Provided text:
▼
We make use of optical techniques, genetic tools, and processing algorithms developed by other members of the lab to determine how populations of neurons act in concert to represent the external world. Our lab’s intersectional expertise enables us to record the activity of large populations of neurons in many regions of the brain. We employ a wide range of tools including:
Calcium and voltage sensors
1-photon and 2-photon imaging/stimulation
One of the brain regions we are interested in studying is the hippocampus, a region of the brain that contributes to the brain’s perception of space through a population of spatially tuned neurons called place cells. We optically capture the activity of hundreds of place cells under wide-field imaging as mice behave in virtual reality over a period of weeks to months. From individual recordings we determine how sensory modalities, such as vision and self-motion, shape the current representation of space in the hippocampus. From a temporal series of recordings, we quantify how the representation of space evolves through time and experience within a population of place cells.
▲
Dataset content:
▼
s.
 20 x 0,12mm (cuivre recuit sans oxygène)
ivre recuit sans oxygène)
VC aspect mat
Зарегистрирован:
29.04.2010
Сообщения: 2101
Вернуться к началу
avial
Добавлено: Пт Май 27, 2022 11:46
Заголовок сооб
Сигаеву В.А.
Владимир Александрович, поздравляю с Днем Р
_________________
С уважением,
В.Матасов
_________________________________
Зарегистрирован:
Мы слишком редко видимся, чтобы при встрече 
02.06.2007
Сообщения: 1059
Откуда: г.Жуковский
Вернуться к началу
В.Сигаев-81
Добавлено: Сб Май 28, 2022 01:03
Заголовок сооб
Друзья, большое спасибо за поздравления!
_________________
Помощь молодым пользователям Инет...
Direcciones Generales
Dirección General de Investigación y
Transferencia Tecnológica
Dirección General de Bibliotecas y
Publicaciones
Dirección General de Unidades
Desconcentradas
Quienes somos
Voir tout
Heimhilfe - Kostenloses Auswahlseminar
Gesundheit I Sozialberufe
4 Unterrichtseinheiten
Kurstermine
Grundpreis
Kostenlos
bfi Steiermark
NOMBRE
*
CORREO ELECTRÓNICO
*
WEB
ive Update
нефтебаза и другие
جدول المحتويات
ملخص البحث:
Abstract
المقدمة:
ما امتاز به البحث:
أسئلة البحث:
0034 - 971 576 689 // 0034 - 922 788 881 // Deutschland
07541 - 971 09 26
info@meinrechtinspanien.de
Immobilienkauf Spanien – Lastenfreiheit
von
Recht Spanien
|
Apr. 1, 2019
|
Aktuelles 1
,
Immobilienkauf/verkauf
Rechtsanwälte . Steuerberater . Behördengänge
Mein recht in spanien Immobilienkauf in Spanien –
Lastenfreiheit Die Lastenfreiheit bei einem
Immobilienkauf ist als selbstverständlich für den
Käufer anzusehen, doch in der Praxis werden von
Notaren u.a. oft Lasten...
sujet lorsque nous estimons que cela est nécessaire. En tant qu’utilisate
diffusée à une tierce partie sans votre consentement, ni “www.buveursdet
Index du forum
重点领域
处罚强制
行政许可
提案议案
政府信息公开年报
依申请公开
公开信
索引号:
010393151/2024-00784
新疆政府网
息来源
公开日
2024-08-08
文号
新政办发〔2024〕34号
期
▲
Your objective: In the lab description, over what period of time is place-cell activity captured while mice behave in virtual reality?

Written answer: Over a period of weeks to months.